→ **REQUIRED ACTION**
Each line from the first down to the one containing "Временные материалы" should be returned exactly as it appears below.

→ **THE DATA**
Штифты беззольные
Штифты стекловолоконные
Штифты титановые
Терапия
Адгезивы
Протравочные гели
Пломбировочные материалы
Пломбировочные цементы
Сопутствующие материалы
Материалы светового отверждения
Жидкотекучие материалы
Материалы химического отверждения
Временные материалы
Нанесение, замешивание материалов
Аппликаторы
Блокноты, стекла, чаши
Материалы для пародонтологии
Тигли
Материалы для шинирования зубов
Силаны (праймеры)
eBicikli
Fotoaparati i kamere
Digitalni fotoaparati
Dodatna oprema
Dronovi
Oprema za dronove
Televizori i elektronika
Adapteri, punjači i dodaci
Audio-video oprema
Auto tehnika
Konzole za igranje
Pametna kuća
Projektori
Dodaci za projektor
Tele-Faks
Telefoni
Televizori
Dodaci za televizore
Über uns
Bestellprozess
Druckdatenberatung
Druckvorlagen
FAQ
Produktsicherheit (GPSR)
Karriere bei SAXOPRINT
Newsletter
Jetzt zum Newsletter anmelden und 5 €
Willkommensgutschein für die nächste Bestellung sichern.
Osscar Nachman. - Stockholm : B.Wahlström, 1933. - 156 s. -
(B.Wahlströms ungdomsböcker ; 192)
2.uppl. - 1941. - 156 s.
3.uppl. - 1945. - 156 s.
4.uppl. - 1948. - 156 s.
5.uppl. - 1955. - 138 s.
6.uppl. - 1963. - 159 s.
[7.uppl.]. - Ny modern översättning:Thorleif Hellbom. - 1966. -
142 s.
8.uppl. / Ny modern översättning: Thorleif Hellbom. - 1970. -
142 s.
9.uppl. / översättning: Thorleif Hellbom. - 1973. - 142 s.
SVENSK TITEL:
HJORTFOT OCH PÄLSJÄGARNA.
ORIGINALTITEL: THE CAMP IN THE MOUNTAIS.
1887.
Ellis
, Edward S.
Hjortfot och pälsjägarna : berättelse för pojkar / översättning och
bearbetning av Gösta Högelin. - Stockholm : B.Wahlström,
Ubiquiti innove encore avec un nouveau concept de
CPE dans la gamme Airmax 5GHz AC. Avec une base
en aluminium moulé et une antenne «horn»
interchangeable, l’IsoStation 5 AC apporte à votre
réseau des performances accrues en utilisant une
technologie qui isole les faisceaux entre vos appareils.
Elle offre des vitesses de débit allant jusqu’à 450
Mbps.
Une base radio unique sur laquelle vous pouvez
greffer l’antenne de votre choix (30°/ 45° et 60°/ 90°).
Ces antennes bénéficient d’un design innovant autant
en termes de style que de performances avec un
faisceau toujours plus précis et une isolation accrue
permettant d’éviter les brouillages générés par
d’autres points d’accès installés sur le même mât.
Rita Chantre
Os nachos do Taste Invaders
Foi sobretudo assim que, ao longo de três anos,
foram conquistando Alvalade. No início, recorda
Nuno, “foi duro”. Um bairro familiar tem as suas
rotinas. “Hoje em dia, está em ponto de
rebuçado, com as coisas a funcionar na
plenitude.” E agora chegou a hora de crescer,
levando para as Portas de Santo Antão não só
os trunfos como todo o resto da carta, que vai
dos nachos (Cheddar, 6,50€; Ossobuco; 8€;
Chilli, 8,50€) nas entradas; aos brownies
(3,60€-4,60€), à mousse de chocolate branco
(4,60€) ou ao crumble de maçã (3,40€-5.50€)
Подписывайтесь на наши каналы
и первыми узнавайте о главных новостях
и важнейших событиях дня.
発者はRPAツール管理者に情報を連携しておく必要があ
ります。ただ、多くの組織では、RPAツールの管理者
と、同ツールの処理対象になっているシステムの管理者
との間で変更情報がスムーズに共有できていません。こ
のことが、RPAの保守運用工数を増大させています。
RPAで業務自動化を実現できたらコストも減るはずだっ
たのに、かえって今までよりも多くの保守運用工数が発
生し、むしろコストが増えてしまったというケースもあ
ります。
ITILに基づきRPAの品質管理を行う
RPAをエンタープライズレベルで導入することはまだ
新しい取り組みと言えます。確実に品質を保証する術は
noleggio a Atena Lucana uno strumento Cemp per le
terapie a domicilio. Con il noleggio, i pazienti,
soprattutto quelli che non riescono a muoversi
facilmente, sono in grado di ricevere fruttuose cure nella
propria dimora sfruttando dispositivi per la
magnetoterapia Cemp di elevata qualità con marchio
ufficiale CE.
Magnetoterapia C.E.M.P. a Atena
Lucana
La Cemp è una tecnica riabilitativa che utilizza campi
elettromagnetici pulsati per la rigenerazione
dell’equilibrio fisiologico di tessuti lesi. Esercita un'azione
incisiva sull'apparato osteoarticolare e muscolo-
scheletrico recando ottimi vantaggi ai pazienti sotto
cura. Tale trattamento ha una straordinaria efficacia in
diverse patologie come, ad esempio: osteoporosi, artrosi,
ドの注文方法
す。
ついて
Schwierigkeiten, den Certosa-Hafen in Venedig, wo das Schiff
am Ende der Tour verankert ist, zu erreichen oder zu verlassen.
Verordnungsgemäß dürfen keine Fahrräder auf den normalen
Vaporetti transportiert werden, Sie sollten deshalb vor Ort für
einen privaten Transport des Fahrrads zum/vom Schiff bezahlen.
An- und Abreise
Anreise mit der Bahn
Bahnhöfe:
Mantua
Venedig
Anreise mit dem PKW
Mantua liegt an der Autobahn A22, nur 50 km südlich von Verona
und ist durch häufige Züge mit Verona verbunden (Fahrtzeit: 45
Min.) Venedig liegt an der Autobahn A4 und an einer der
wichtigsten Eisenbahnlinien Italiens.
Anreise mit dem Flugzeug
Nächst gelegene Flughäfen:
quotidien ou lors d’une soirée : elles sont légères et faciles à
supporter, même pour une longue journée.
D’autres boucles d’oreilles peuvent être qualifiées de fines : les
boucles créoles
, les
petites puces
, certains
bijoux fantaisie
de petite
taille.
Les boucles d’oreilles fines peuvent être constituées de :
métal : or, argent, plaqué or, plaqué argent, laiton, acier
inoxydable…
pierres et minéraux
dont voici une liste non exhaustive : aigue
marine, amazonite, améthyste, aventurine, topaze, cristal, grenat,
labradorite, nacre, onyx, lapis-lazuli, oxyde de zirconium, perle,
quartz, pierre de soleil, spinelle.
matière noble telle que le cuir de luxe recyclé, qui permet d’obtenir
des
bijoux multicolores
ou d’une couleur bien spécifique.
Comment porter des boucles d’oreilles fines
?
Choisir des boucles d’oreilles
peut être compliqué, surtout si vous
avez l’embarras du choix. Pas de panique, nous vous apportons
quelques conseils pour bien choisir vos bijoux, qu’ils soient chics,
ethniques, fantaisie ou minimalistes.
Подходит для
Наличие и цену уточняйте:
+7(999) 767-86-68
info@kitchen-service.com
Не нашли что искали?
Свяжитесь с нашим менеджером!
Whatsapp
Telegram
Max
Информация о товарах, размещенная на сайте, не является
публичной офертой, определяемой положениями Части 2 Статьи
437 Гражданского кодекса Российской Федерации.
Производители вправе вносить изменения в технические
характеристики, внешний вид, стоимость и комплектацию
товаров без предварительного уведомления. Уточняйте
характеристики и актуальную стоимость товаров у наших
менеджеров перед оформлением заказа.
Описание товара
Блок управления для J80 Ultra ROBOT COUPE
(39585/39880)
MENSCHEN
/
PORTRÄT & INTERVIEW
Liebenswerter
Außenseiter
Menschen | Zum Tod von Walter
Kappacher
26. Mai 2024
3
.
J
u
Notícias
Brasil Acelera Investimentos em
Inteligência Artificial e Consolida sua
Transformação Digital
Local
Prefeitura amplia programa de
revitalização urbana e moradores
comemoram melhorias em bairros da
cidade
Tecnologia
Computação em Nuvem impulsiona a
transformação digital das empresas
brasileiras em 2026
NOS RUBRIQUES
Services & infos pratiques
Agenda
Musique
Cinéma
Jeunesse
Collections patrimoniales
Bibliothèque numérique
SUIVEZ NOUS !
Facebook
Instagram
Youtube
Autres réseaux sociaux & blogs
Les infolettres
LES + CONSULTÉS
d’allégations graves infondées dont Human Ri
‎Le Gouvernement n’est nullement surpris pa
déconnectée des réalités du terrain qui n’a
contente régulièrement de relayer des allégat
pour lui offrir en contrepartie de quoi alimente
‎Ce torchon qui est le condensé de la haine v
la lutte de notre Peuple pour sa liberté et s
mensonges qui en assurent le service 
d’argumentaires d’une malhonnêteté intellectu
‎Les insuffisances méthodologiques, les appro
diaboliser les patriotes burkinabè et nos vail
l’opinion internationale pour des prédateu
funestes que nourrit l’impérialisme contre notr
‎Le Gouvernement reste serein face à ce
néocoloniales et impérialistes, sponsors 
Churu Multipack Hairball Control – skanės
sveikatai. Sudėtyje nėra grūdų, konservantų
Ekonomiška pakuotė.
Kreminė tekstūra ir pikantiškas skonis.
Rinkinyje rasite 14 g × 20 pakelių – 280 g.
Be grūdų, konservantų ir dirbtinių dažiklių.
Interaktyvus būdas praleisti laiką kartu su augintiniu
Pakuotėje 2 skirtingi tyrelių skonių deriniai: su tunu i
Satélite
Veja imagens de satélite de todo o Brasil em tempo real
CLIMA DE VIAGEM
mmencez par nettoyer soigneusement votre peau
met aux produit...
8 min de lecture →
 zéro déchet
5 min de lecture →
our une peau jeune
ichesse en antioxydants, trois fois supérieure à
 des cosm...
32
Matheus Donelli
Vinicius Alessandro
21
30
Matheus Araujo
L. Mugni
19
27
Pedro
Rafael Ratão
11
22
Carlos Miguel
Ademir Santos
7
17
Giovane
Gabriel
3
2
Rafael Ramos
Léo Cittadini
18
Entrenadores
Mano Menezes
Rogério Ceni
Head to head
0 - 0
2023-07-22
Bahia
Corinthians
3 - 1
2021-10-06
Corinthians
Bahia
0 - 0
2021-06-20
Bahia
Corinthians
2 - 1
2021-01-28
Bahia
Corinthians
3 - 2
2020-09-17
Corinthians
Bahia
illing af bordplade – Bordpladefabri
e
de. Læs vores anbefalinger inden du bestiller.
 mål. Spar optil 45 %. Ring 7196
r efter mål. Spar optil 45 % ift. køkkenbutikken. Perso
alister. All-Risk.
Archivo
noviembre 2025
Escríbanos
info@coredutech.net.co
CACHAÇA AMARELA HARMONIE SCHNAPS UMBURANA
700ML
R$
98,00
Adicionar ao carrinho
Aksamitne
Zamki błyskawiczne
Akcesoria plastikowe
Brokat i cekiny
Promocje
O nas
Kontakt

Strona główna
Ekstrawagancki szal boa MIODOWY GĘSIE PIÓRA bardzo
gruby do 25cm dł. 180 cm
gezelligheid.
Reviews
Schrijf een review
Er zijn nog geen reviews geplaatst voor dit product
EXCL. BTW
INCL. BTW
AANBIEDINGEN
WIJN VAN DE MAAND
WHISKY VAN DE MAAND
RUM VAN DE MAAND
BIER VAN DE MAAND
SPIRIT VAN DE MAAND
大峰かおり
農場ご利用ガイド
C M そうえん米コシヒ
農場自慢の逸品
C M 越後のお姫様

→ **RESULT FOR THIS TASK**
Штифты беззольные
Штифты стекловолоконные
Штифты титановые
Терапия
Адгезивы
Протравочные гели
Пломбировочные материалы
Пломбировочные цементы
Сопутствующие материалы
Материалы светового отверждения
Жидкотекучие материалы
Материалы химического отверждения
Временные материалы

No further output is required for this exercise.